Warmup
Detecting people and objects in a scene sequence is really tough. With AI, we have an opportunity to speed up this kind of work.
Below, this is a scene from the movie "George" directed by David Coudyser and where I am the co-producer with David:
On this scene, we need to outline each actor in every frame. It will be painful to do that manually to have this :
Most tools and software already feature this kind of selector. For most of them, they use complex algorithms to performs this
Here, we don't have to do that, we just need to "describe" what we want to track, like an "actor" or a "boom".
Using AI in this context could be very helpful.
For a prototype, we will use OpenCV (for the video and frame management) and particularly the YOLO model from Ultralytics, we can outline each described element (eg. objects, people, animals) as follows; Here we track a "person" :
This is a sample output from our program below, it is not perfect - we need to customize some values and parameters (confiance, new_track_thresh, etc.), but we have a good first step for the next stages.
The source code
First at all, we need to install opencv library and ultralytics library :
And this is the source code using OpenCV for the video/frame part and Ultralytics / YOLO for the AI part
This code follows this steps :
- Read the input video file
- Read each frame
- Feed them into the AI model
- Get the results which are all detected "objects"
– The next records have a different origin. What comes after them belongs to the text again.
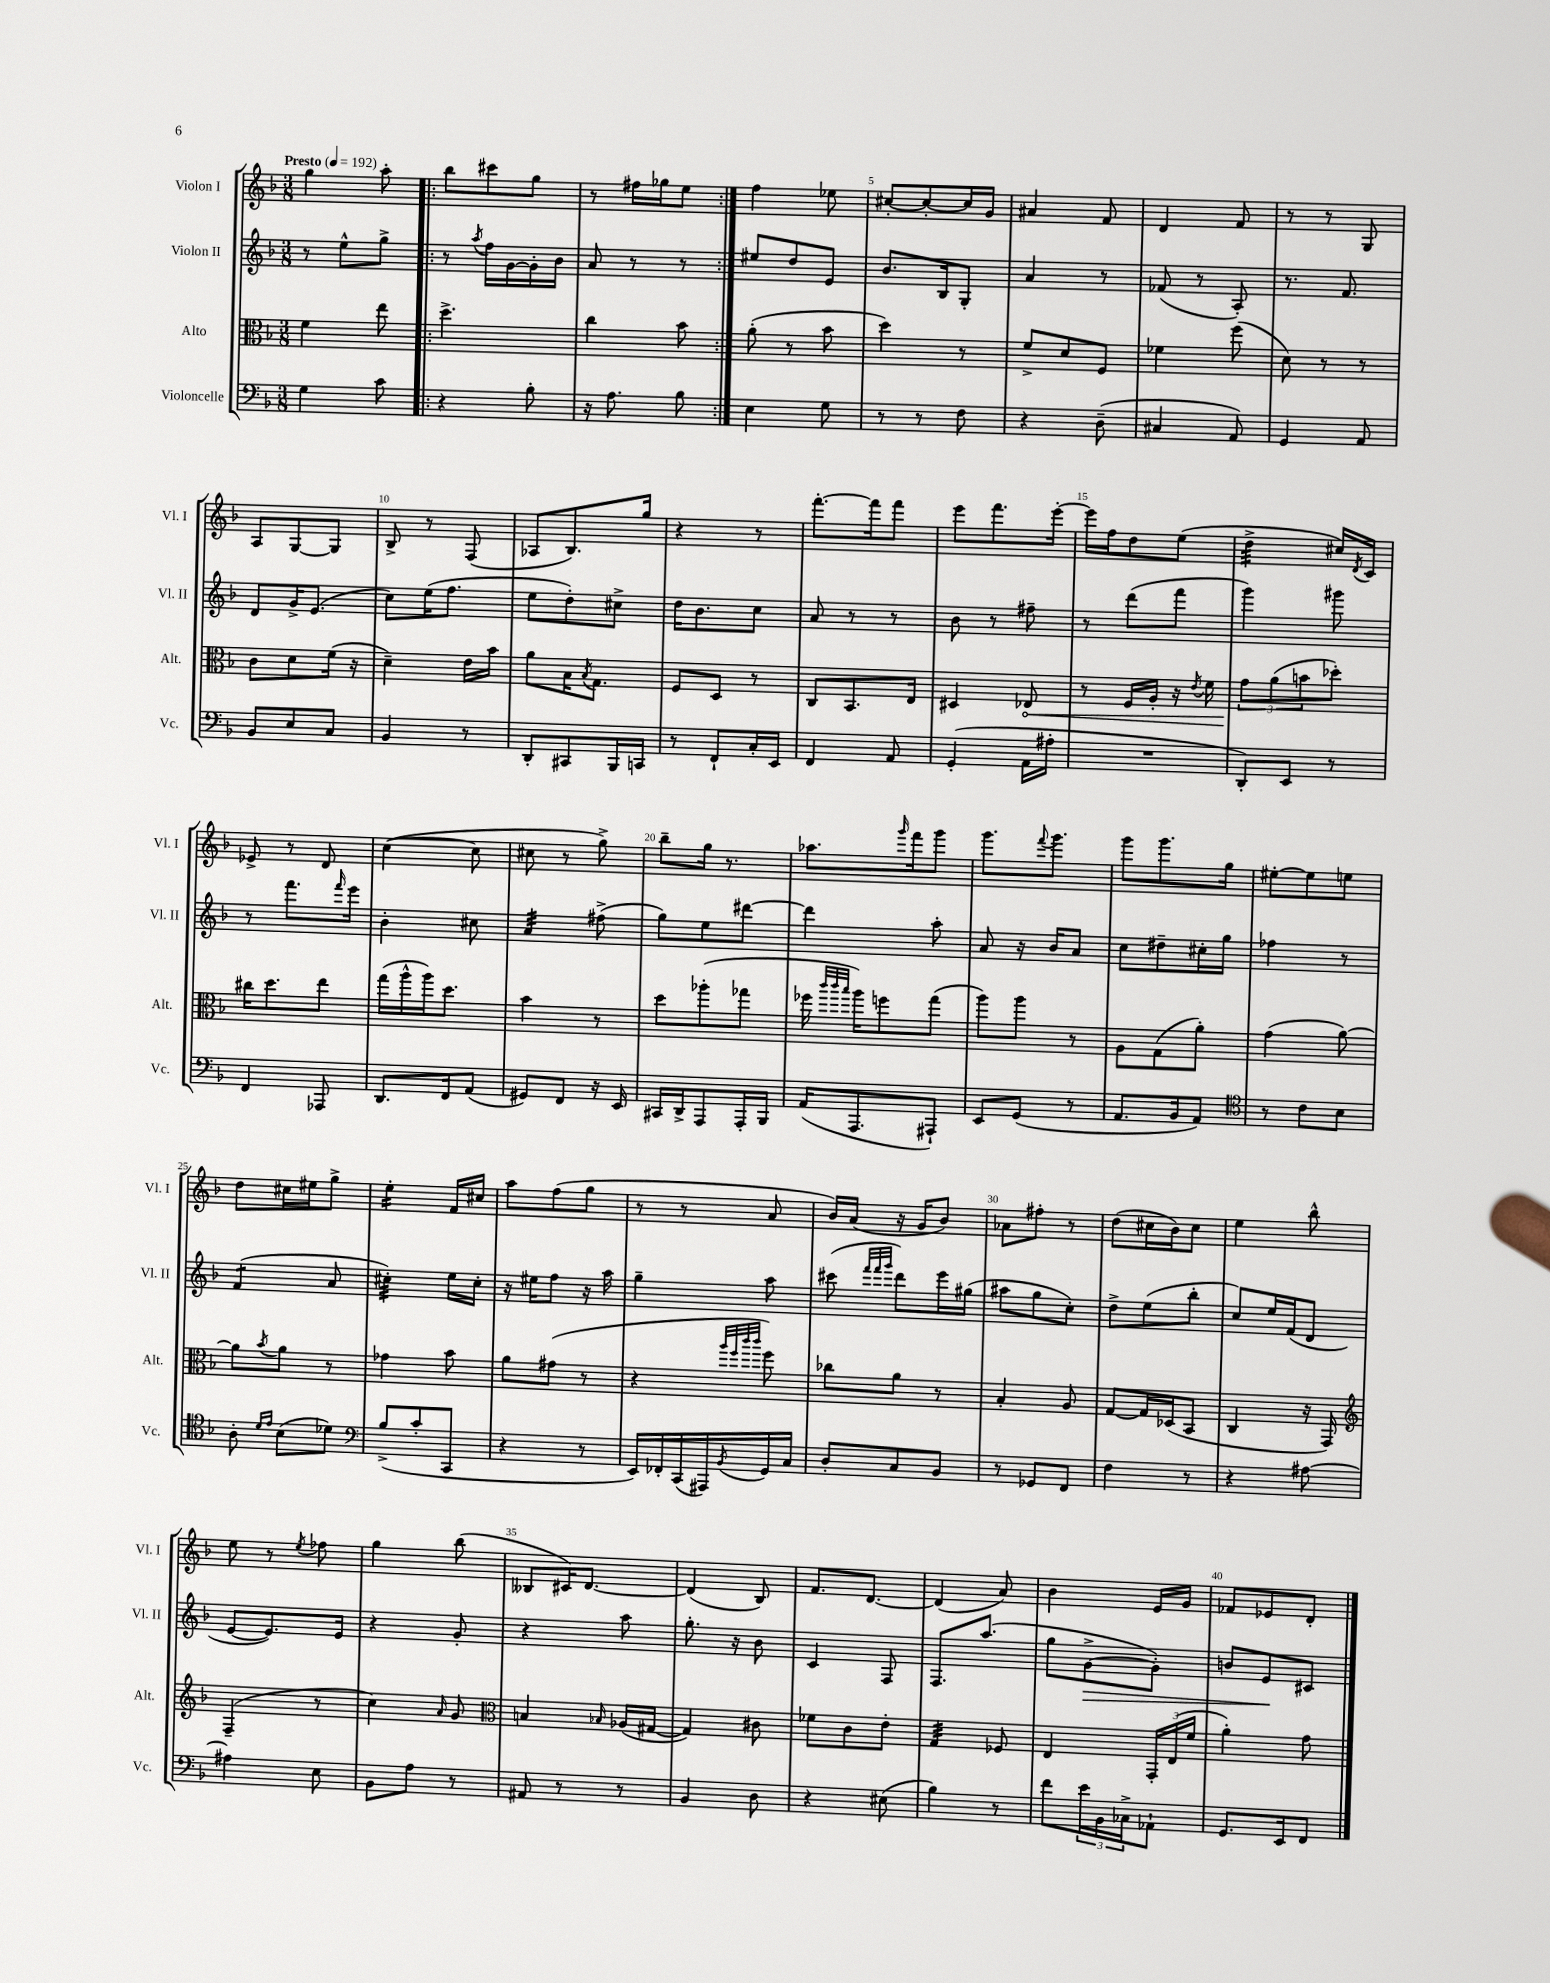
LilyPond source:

<<
\new StaffGroup <<
\new Staff = "s0" \with { instrumentName = "Violon I" shortInstrumentName = "Vl. I" } {
    \clef treble \key f \major \numericTimeSignature \time 3/8 \tempo "Presto" 4 = 192
    g''4 a''8-. |
    \repeat volta 2 { bes''8 cis'''8 g''8 |
    r8 fis''16 ges''16 e''8 | }
    f''4 ees''8 |
    cis''8~-. cis''8~-. cis''16 g'16 |
    ais'4 f'8 |
    d'4 f'8 |
    r8 r8 g8 |
    a8 g8~ g8 |
    bes8-> r8 f8( |
    aes8 bes8.) g''16 |
    r4 r8 |
    f'''8.~-. f'''16 f'''8 |
    e'''8 f'''8. e'''16~-. |
    e'''16 f''16 d''8 e''8( |
    d''4:32-> cis''16) \acciaccatura { d'8 } c'16 |
    ees'8-> r8 d'8 |
    c''4~( c''8 |
    cis''8 r8 g''8->) |
    bes''8-- g''16 r8. |
    aes''8. \grace { g'''16 } f'''16 g'''8 |
    g'''8. \appoggiatura { f'''8 } g'''8. |
    g'''8 g'''8. g''16 |
    eis''8~-. eis''8 e''8 |
    d''8 cis''16 eis''16 g''8-> |
    e''4:16-. f'16 cis''16 |
    a''8 f''8( g''8 |
    r8 r8 a'8 |
    bes'16) a'16( r16 g'16 bes'8) |
    aes'8 fis''8-. r8 |
    d''8( cis''16 bes'16) cis''8 |
    e''4 bes''8-^ |
    e''8 r8 \acciaccatura { e''8 } fes''8 |
    g''4 bes''8( |
    beses8 cis'16) d'8.~ |
    d'4( bes8) |
    f'8. d'8.~ |
    d'4( a'8) |
    bes'4 e'16 g'16 |
    fes'8 ees'8 d'8-. \bar "|." |
}
\new Staff = "s1" \with { instrumentName = "Violon II" shortInstrumentName = "Vl. II" } {
    \clef treble \key f \major \numericTimeSignature \time 3/8
    r8 e''8-^ g''8-> |
    \repeat volta 2 { r8 \acciaccatura { a''8 } f''16 g'16~ g'16-. bes'16 |
    a'8 r8 r8 | }
    eis''8 d''8 e'8 |
    bes'8. bes16 g8-. |
    a'4 r8 |
    fes'8( r8 a8-.) |
    r8. f'8. |
    d'8 g'16-> e'8.( |
    c''8) e''16( f''8. |
    e''8 d''8-.) cis''8-> |
    d''16 bes'8. c''8 |
    a'8 r8 r8 |
    bes'8 r8 fis''8-- |
    r8 d'''8( f'''8 |
    g'''4) gis'''8 |
    r8 f'''8. \grace { f'''16 } e'''16 |
    bes'4-. cis''8 |
    a'4:32 fis''8->( |
    g''8) e''8 dis'''8~ |
    dis'''4 a''8-. |
    a'8 r16 bes'16 a'8 |
    c''8 dis''8-- cis''16-. g''16 |
    fes''4 r8 |
    f'4:8( a'8 |
    cis''4:32-.) e''16 cis''16-. |
    r16 eis''16 f''8 r16 a''16 |
    g''4-- a''8 |
    cis'''8( \grace { f'''32 f'''32 g'''32 } d'''8) e'''16 gis''16( |
    ais''8 g''8 c''8-.) |
    d''8-> e''8( bes''8-. |
    c''8) e''16 f'16( d'8 |
    e'8~ e'8.) e'16 |
    r4 g'8-. |
    r4 a''8 |
    g''8.-. r16 bes'8 |
    c'4 f8 |
    f8. a''8.( |
    g''8 g'8~->\> g'8-.) |
    b'8 e'8\! cis'8 \bar "|." |
}
\new Staff = "s2" \with { instrumentName = "Alto" shortInstrumentName = "Alt." } {
    \clef alto \key f \major \numericTimeSignature \time 3/8
    f'4 e''8 |
    \repeat volta 2 { d''4.-> |
    c''4 bes'8 | }
    a'8-.( r8 bes'8 |
    d''4) r8 |
    f'8-> d'8 f8 |
    fes'4 f''8( |
    d'8) r8 r8 |
    c'8 d'8 f'16( r16 |
    d'4--) e'16 bes'16 |
    a'8 bes16 \acciaccatura { bes8 } g8. |
    f8 d8 r8 |
    c8 bes,8. e16 |
    dis4 \once \override Hairpin.circled-tip = ##t ees8\< |
    r8 f16 a16-. r16 \acciaccatura { e'8 } f'16 |
    \tuplet 3/2 { g'8\! a'8( b'8 } des''8-.) |
    cis''16 d''8. e''8 |
    g''16( a''16-^ a''16) d''8. |
    bes'4 r8 |
    d''8 aes''8-.( ges''8 |
    fes''16 \grace { c'''32 c'''32 bes''32 } a''16) f''8 g''8( |
    a''8) a''8 r8 |
    a8 g8( a'8-.) |
    g'4( a'8~) |
    a'8 \acciaccatura { bes'8 } a'8 r8 |
    ges'4 bes'8 |
    a'8 gis'8( r8 |
    r4 \grace { a''32 f''32 c'''32 c'''32 } f''8) |
    ces''8 a'8 r8 |
    bes4-. a8 |
    g8~ g16 des16( bes,8 |
    c4 r16 g,16) |
    \clef treble f4--( r8 |
    c''4) \grace { a'16 } g'8 |
    \clef alto b4 \grace { bes16 } aes16( gis16~ |
    gis4) cis'8 |
    fes'8 c'8 e'8-. |
    g4:32 fes8 |
    e4 \tuplet 3/2 { g,16-. e16( f'16 } |
    a'4-.) g'8 \bar "|." |
}
\new Staff = "s3" \with { instrumentName = "Violoncelle" shortInstrumentName = "Vc." } {
    \clef bass \key f \major \numericTimeSignature \time 3/8
    g4 c'8 |
    \repeat volta 2 { r4 bes8-. |
    r16 a8. bes8 | }
    e4 g8 |
    r8 r8 f8 |
    r4 d8--( |
    cis4 a,8) |
    g,4 a,8 |
    bes,8 e8 c8 |
    bes,4 r8 |
    d,8-. cis,8 bes,,16 c,16 |
    r8 f,8-! c16-. e,16 |
    f,4 a,8 |
    g,4-.( a,16 ais16-. |
    R4. |
    d,8-.) e,8 r8 |
    f,4 aes,,8 |
    d,8. f,16 a,8( |
    gis,8) f,8 r16 e,16 |
    cis,16 d,16-> a,,8 a,,16-. bes,,16 |
    a,16( a,,8. ais,,8-!) |
    e,8 g,8( r8 |
    a,8. bes,16 a,8) |
    \clef tenor r8 c'8 bes8 |
    a8-. \grace { d'16 e'16 } bes8( des'8) |
    \clef bass bes8->( c'8-. c,8 |
    r4 r8 |
    e,16) fes,16-. c,16( ais,,16) \acciaccatura { bes,8 } g,16 c16 |
    d8-. c8 bes,8 |
    r8 ges,8 f,8 |
    f4 r8 |
    r4 ais8~ |
    ais4 e8 |
    bes,8 a8 r8 |
    ais,8 r8 r8 |
    bes,4 d8 |
    r4 eis8( |
    bes4) r8 |
    f'8 \tuplet 3/2 { e'16 bes,16 ces16-> } aes,8-! |
    g,8. e,16 f,8 \bar "|." |
}
>>
>>
\layout { \context { \Score \override BarNumber.break-visibility = ##(#f #t #t) barNumberVisibility = #(every-nth-bar-number-visible 5) } }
- Draw a polygon around each "object"
- Finally, write the output video file including the polygons
Let's take a look at part of the source code!
You will study some important parts on this source code starting with the YOLO's function model.track :
YOLO is the main class that it loads our model and returns a handler (here model). You can use directly model(content) but you won't get tracking information - only detection data.
Don't worry about the model file yolov8n-seg.pt, the YOLO library will download automatically the selected model. Note that's important to use the 'seg' model. The file size of this model is only few Megabytes.
For our use case, we use the track function :
frame in track is the source of the data: our frame data. Here, we store the buffer of the frame previously fetched by the OpenCV read function :
track function returns a complete data structure which contains boxes and masks arrays (and many other values and methods)
Normally, results stores each frame. Here, OpenCV reads a frame and feeds it to the track function. In this case, the results stores only one frame.
All we need is in the arrays in the results such as .boxes and .masks :
Each array follows a rule: indexes are linked between arrays :
Which we can translate as :
| Object ID | Object Type | Confiance |
|---|---|---|
| 1 | 0 (person) | 0.8144 |
| 2 | 0 (person) | 0.8274 |
So, if we need to work with each detected "object", we can do that :
With this code, the output will contain everything we need :
tracker.yml
The configuration file isn't mandatory with YOLO. We use it only to optimize some part of the detection and processing. Parameters and descriptions are available here.
This configuration is based on the original configuration file available here.
Using YOLO without OpenCV ?
Yes, that's possible: remember, track function requires a source. In the previous example, our source is the frame content but the source can also be a video directly. In this case, the variable results store each frame of the video :
The output of this program will be :
As you can see, we have a full access to the data frame via the orig_img variable, as well as to the .boxes and .mask variables. Therefore, the "rule of indexing" is the same as those seen in the previous chapter.
So, you have two different methods to do the same thing :
- Read the frame via OpenCV, process the tracking via YOLO, and then the draw polygons via OpenCV,
- Read the frame via YOLO, process the tracking via YOLO, and draw the polygons using another library (or your own method)
- (plot twist with the 3rd method) Read the frame using another video management library (such as ffmpeg), process the tracking via YOLO, etc.
Conclusion
As I said, this code isn't perfect (and yes, it's even a bit ugly). As you probably saw in the sample output video, some people are not detected in a few frames. It's mainly a prototype, a first draft. Therefore, it's normal to have this kind of issue at this stage.
To improve the processing, we could investigate technical options such as :
- First at all, we use the v8 YOLO model, Ultralytics has released newer models. We probably need to use a fewer version;
- Second, we need to adjust some parameters to improve the detection (see the tracker configuration).
- And finally, to boost performance, you also can "train" one of the YOLO models to increase the model's accuracy.
Using YOLO here is just an example. Many other models exist and work well too and are available in the Hugging Face Hub :
In its current state, with few modifications, the code inside of the program above could be used as a first step in organizing your daily rushes (dailies). (but we need to remove some unnecessary code for this case, such as the masks and the writing process and we only need to get the name of the "object" detected (class) for the classification).
Footnotes
- For archives: app_with_opencv.py, app_without_opencv.py, app.yolo.tracker.yml, yolov8n-seg.pt
- The Ultralytics website contains many new models you can use. Here, we use only the v8.
- Track() function documentation needed to track each object with an ID.
- Tracker file documentation and all informations about each parameters available to optimize detection and process.
- The github repository for ultralytics source code.
- If necessary, this is the direct link to yolov8n-seg.pt model file published by Ultralytics and stored into github repository.
- Hugging Face Hub: Image segmentation models, Object detection models, Keypoint detection models
A And some now use AI models as well.